Podobnych spekulacji dostarczyły również ostatnie wybory prezydenckie we Francji. Prezydent elekt, Nicolas Sarkozy podczas oficjalnej prezentacji jako nowowybranej głowy państwa przemierzał paryskie Pola Elizejskie w mocno przeprojektowanym Peugeocie 607.

"Challanges" zdradza również, iż grupa PSA obecnie jest w posiadaniu blisko 850 marek samochodowych, które miały większy lub mniejszy epizod rynkowy w dawnych czasach. Wśród nich są między innymi Talbot oraz Simca.

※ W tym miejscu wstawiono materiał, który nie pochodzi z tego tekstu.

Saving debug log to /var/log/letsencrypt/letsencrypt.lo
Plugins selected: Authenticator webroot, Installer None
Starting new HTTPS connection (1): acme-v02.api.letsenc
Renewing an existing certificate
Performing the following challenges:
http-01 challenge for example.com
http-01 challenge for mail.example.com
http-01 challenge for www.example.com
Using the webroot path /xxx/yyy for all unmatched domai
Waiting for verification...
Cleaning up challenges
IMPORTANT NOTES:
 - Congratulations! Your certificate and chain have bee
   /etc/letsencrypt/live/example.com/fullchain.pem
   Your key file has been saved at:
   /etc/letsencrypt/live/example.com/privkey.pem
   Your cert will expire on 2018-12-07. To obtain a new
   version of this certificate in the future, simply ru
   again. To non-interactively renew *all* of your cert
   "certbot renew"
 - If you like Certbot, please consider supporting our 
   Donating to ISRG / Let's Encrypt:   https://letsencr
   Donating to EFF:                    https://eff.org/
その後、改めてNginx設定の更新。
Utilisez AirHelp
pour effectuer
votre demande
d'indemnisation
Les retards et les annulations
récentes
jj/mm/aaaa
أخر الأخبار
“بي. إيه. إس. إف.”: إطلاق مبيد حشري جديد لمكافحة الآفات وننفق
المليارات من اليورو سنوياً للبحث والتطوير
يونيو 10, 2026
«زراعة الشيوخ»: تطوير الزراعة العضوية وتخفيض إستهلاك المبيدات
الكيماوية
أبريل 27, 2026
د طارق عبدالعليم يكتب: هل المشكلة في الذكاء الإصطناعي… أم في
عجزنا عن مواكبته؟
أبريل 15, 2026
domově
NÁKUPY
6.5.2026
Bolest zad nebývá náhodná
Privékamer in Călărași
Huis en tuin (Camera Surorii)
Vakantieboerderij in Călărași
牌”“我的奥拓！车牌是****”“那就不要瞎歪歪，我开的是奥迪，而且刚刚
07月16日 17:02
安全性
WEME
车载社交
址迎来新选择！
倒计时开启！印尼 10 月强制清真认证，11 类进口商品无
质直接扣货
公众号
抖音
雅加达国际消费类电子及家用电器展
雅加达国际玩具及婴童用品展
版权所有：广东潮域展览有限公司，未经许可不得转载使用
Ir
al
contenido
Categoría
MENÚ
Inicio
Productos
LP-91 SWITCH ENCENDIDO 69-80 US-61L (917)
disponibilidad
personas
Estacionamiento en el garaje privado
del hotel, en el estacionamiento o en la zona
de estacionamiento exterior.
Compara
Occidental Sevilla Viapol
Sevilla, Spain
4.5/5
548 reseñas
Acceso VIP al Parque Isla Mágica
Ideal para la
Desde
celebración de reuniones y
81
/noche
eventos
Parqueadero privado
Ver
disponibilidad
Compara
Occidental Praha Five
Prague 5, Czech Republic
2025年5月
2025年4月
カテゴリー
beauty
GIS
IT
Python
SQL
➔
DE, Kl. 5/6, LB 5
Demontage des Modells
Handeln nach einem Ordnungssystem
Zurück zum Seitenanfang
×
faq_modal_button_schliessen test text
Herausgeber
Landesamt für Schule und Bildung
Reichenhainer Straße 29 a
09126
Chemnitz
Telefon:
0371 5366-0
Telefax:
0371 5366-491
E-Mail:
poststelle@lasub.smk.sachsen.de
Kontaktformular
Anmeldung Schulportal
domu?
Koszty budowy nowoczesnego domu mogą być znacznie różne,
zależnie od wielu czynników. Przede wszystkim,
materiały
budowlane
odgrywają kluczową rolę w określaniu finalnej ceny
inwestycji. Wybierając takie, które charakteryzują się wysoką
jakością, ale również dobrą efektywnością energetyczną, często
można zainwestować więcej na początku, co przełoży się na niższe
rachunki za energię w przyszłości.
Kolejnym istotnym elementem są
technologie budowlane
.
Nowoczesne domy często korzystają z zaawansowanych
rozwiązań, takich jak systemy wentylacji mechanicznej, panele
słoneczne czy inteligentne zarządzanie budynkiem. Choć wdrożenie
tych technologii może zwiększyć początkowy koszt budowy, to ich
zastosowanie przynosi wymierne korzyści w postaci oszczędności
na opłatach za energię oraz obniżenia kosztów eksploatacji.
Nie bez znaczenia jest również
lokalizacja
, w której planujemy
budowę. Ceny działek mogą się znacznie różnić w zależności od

Panhard z kolei do okresu wybuchu pierwszej wojny światowej był jedynym liczącym się producentem samochodów z francuskimi korzeniami. Auta budowane przez tą firmę posiadały podobny prestiż jak pojazdy Hispano-Suiza czy Delaunay-Belleville. Po 1945 roku Panhard budował już tylko samochody małolitrażowe, które nie zyskały większego poklasku. W między czasie Panhard był pionierem kilku technologicznych rozwiązań. Dla sprzedawanego seryjnie modelu "Dyna Z" z 1953 roku, opracował samonośną aluminiową karoserię. W 1965 roku Panhard został przejęty przez Citroena. Po dwóch latach produkcja tych pojazdów została jednak przerwana. Kilka rozwiązań technicznych Panhardach było mimo to nadal stosowanych w późniejszym czasie w modelach Citroena.

Obok produkcji samochodów osobowych Panhard znany jest od dziesiątek lat z budowania pojazdów militarnych. W 2005 roku filia ta została jednak odsprzedana przez PSA zewnętrznej firmie Auverland.